--- START ---
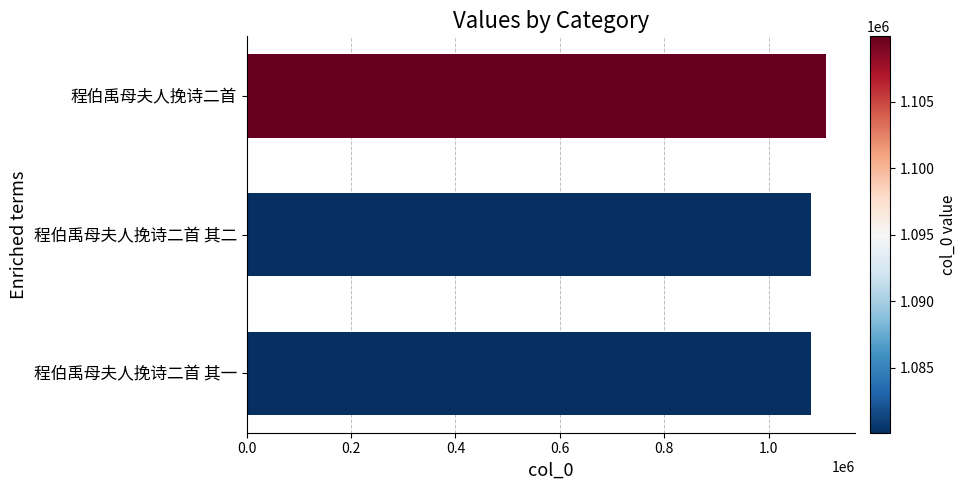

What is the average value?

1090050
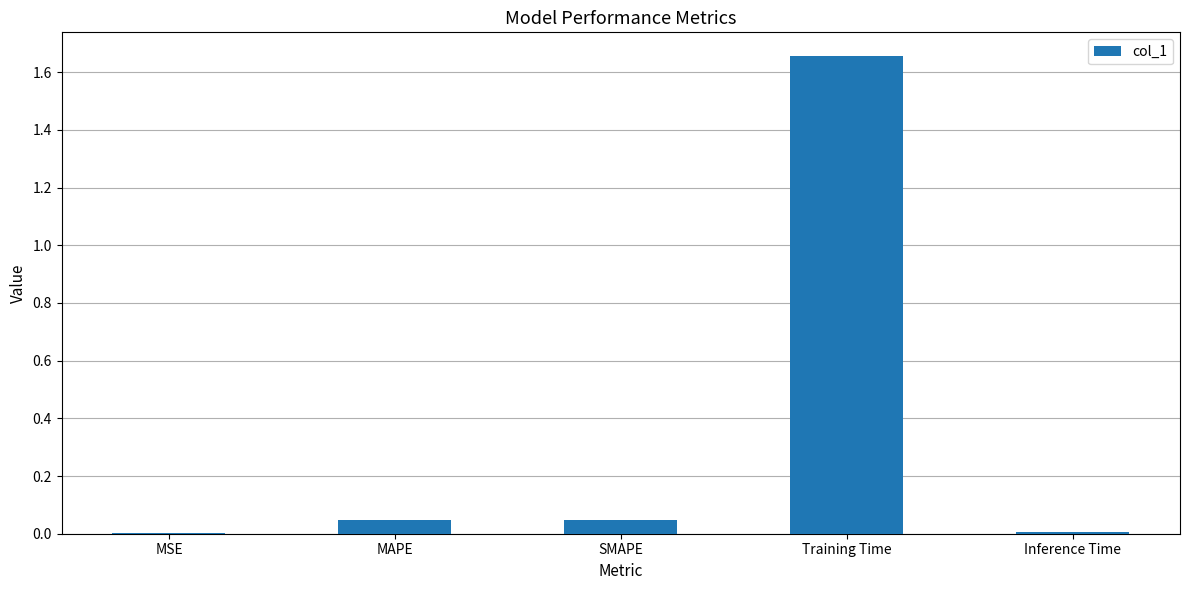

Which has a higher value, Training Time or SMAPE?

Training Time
--- END ---
--- START ---
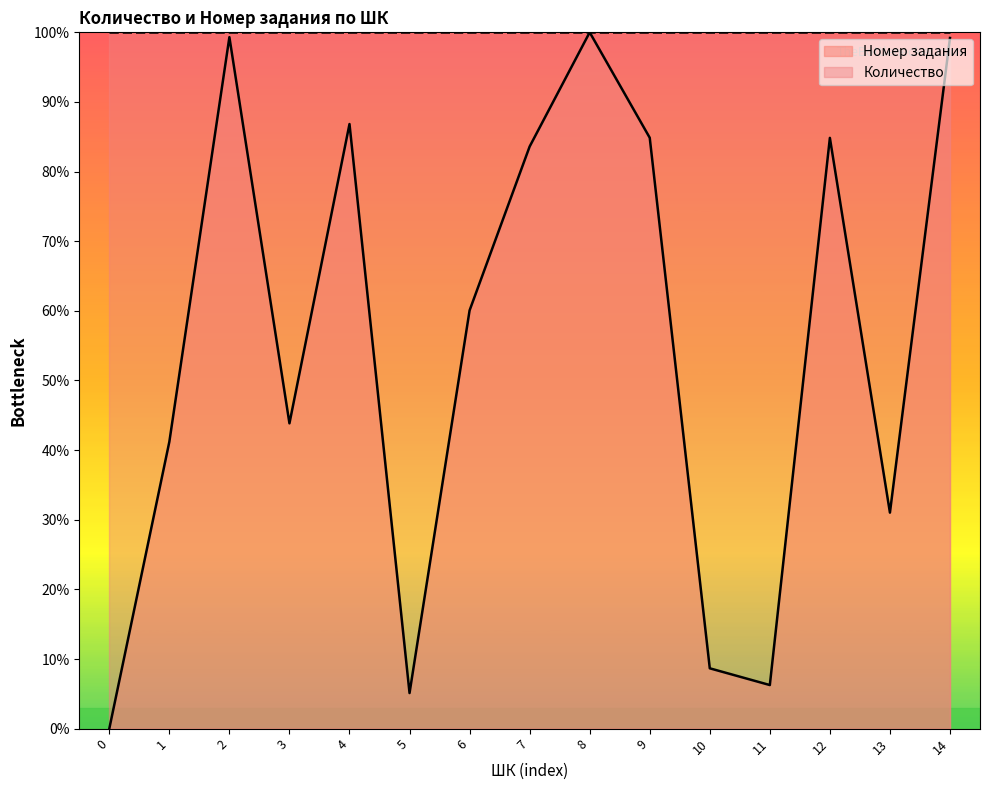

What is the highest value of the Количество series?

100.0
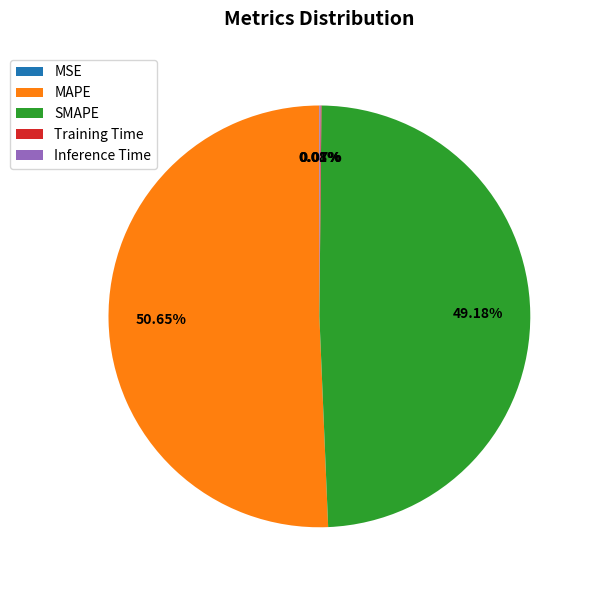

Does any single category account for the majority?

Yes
--- END ---
--- START ---
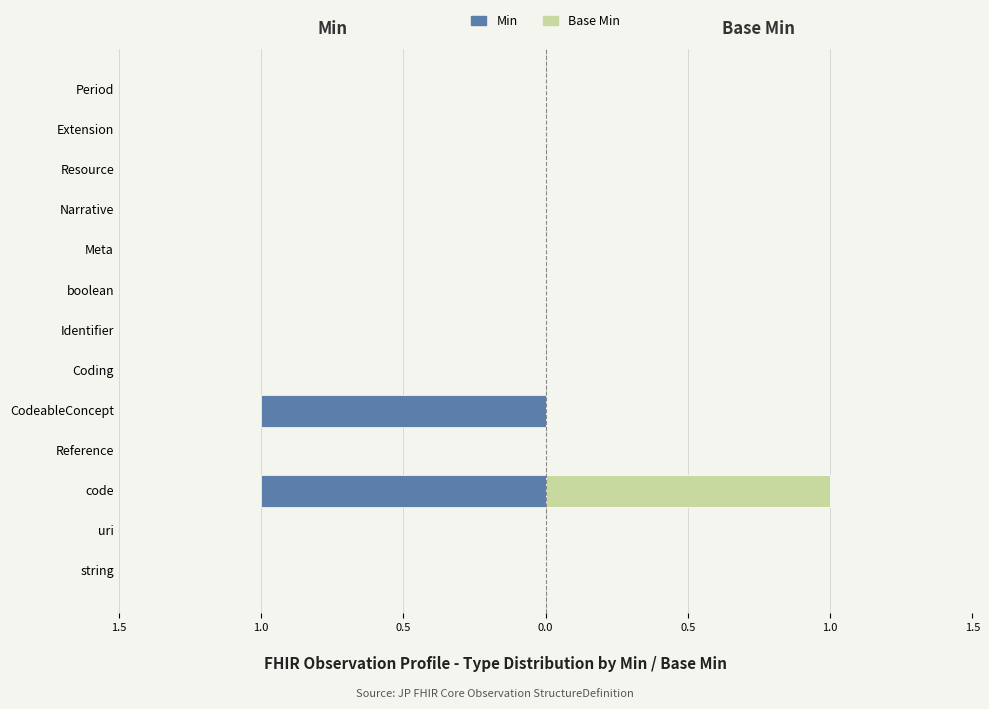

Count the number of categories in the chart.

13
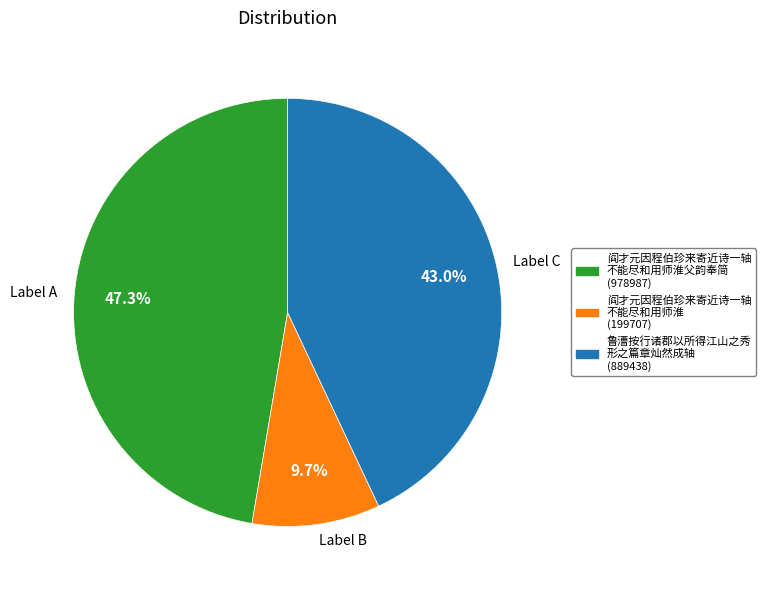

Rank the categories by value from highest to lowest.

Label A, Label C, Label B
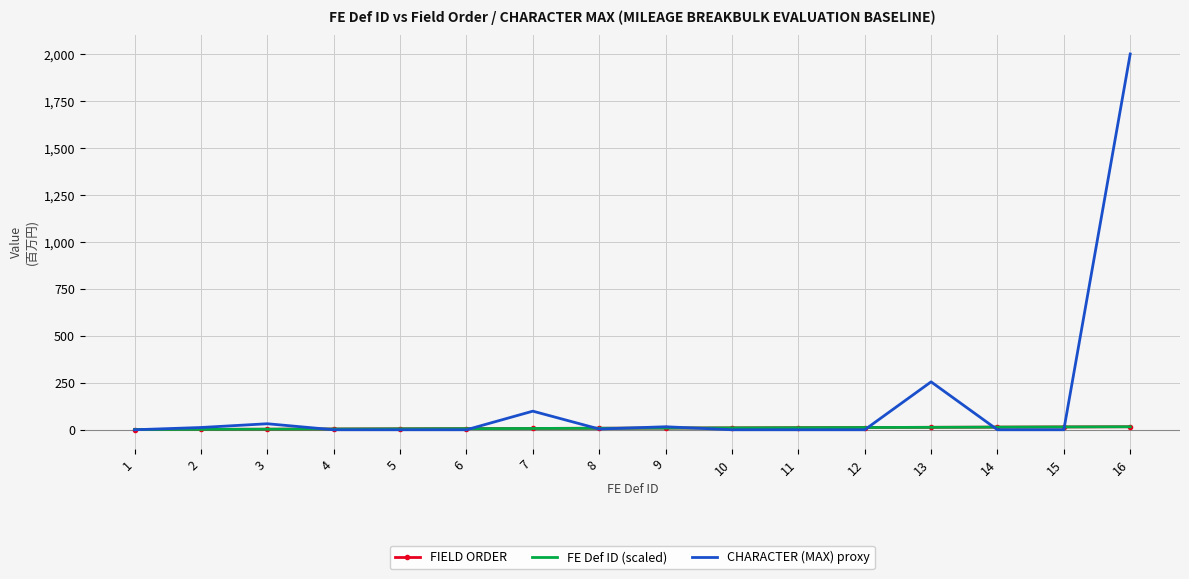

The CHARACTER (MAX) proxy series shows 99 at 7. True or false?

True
--- END ---
**Exercise directions:** Rewrite the lines of material between the one holding "What is the average value?" and the one holding "Which has a", inclusive, substituting "figure" for every "value" and leaving everything else unchanged. Give only those lines, with the pictures left out.

**Problem solution:**
What is the average figure?

1090050

Which has a higher figure, Training Time or SMAPE?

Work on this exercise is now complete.